Quantum thermal device with indefinite causal order between measurement channels ${\mathcal{M}}^a$ and ${\mathcal{M}}^b$. (a) Accelerator and engine cycles. Starting from the cold thermal equilibrium state at inverse temperature $\beta$ (stroke 1), measurement channels (${\mathcal{M}}^a$ and ${\mathcal{M}}^b$) with indefinite causal order are applied (stroke 2) transferring heat from the meters to the working substance. Next, the isentropic measurement channel ${\mathcal{M}}^c$ is applied to extract or invest work (stroke 3). (b) Refrigerator cycle.

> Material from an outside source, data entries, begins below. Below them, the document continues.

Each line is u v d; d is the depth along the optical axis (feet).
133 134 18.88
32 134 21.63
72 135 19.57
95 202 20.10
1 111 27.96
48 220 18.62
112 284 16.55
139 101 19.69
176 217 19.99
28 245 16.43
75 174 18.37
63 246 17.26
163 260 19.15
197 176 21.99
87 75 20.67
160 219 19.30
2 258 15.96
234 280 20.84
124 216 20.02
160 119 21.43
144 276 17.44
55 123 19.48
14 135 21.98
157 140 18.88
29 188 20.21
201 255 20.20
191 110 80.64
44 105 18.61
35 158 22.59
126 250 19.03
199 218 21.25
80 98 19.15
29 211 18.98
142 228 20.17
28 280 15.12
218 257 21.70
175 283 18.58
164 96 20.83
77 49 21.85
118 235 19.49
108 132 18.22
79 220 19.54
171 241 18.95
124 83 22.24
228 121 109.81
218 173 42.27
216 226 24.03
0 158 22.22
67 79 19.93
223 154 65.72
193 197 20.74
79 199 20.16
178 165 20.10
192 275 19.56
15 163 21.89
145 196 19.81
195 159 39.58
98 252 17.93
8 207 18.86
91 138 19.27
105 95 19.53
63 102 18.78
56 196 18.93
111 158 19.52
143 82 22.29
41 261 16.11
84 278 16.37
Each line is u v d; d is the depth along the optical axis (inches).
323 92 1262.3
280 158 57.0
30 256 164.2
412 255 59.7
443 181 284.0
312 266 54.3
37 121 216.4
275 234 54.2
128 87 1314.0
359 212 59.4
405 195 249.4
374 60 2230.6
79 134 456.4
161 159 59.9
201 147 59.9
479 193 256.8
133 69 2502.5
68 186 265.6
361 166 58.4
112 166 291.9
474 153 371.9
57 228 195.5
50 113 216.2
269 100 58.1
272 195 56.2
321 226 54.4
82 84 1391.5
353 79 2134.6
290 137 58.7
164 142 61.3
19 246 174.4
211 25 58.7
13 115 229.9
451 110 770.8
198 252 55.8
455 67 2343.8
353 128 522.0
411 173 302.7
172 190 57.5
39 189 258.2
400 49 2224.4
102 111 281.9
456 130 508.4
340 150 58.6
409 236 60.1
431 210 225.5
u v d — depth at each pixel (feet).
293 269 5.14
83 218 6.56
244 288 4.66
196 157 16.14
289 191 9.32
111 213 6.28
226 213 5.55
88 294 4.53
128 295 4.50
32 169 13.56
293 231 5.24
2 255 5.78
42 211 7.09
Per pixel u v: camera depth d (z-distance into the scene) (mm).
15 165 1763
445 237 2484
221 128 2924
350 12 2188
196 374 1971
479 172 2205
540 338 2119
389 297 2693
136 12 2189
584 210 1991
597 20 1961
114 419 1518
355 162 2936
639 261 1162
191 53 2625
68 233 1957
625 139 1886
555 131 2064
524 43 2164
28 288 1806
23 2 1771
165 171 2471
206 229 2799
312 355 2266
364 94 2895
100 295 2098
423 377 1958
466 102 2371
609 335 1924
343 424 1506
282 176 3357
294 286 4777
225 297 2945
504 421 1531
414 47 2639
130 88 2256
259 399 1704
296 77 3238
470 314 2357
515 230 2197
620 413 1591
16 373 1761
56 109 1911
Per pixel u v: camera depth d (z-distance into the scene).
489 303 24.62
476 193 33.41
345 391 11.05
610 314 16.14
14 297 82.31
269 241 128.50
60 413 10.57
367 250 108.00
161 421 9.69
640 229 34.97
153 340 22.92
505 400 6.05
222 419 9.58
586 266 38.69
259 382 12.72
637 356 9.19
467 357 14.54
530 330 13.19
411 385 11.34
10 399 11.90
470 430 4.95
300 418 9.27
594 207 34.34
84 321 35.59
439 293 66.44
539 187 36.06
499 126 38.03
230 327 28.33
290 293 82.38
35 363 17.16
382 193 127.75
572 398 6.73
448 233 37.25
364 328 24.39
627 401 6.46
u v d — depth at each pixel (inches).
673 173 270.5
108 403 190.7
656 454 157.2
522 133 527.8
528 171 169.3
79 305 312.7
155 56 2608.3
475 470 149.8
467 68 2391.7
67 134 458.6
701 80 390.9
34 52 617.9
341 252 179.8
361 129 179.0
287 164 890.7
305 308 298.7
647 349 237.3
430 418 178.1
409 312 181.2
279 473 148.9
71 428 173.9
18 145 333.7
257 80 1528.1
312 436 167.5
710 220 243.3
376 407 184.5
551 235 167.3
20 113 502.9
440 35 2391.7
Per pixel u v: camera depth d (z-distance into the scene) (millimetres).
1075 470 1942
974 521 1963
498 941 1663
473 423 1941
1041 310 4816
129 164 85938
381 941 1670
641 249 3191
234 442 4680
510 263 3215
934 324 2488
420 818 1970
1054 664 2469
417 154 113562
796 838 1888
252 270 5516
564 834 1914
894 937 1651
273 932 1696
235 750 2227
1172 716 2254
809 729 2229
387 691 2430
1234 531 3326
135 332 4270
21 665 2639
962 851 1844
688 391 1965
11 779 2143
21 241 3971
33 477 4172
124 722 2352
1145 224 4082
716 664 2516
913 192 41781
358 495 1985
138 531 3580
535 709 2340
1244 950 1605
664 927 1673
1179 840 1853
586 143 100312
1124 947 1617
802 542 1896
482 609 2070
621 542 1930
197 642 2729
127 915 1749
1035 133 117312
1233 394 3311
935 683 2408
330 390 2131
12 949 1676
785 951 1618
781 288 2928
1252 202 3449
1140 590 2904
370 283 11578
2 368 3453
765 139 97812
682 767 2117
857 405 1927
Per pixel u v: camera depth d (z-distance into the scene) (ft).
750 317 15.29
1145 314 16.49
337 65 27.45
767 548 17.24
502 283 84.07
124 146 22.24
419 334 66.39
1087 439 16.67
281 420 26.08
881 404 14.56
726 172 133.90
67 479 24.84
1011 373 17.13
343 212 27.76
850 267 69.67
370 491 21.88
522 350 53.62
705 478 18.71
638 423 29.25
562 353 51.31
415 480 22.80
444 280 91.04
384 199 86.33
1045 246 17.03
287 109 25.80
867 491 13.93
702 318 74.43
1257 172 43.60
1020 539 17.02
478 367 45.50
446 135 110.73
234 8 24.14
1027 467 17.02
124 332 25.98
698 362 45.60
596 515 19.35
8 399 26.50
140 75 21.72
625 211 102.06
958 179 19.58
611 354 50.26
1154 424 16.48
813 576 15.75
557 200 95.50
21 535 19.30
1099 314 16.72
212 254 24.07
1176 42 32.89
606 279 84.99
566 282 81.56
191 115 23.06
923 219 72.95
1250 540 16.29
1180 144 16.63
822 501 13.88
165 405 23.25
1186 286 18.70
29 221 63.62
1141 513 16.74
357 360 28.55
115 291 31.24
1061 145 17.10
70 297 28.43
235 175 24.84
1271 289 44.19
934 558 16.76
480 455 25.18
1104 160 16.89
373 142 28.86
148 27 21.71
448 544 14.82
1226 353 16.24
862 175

Starting from the cold thermal equilibrium state, the isentropic measurement channel ${\mathcal{M}}^d$ is applied to invest work (stroke 2). Next measurement channels (${\mathcal{M}}^a$ and ${\mathcal{M}}^b$) with indefinite causal order are applied (stroke 3) to establish a heat flux from the cold environment to the meters.

Figure 6

Heat and invested work for the quantum engine and accelerator with indefinite causal order of measurement channels. (a) Heat absorbed from the meters $\mathcal{A}$ and $\mathcal{B}$ as a function of the measurement parameter $a$ ($b=a$) and the causal-order-control parameter $\theta$, considering the projection of the causal order controller in $|x_{+}\rangle$. (b) Absorbed heat considering the projection of the causal order controller in $|x_{-}\rangle$. (c) Work by the channel ${\mathcal{M}}^c$ considering the projection of the causal order controller in $|x_{+}\rangle$. (d) Work considering the projection of the causal order controller in $|x_{-}\rangle$. The thermal device operates as an engine when ${\mathcal{W}}^{(\pm )}\le 0$ (blue color gradient) and it is a thermal accelerator when ${\mathcal{W}}^{(\pm )}>0$ (red color gradient). The gray regions are excluded from the respective operation modes. All quantities were computed for $\beta \varepsilon =1.39$.

Figure 7

Engine efficiency and accelerator COP with indefinite causal order of measurement channels. (a) Efficiency in the engine operation mode, considering the projection of the causal order controller in $|x_{+}\rangle$. (b) Efficiency in the engine operation mode, considering the projection of the causal order controller in $|x_{-}\rangle$. (c) Coefficient of performance in the thermal accelerator mode, considering the projection of the causal order controller in $|x_{+}\rangle$. (d) Coefficient of performance in the thermal accelerator mode, considering the projection of the causal order controller in $|x_{-}\rangle$. The gray regions are excluded from the respective operation modes. All quantities were computed for $\beta \varepsilon =1.39$.

Figure 8

Refrigerator COP with indefinite causal order of measurement channels. (a) Coefficient of performance in the refrigerator mode, considering the projection of the causal order controller in $|x_{+}\rangle$. (b) Coefficient of performance in the refrigerator mode, considering the projection of the causal order controller in $|x_{-}\rangle$. The gray regions are excluded from the respective operation modes. Both quantities were computed for $\beta \varepsilon =0.45$.

Figure 9

Thermal device with incoherent causal order control. (a) Heat absorbed from the meters $\mathcal{A}$ and $\mathcal{B}$ as function of parameters $a$ and $\theta$. (b) Work invested by the channel ${\mathcal{M}}^c$. (c) Efficiency in the engine mode. (d) Coefficient of performance in the accelerator mode. The gray regions are excluded from the respective operation modes. All quantities were computed considering the scenario where the causal order controller is not observed (incoherent control) and for $\beta \varepsilon =1.39$.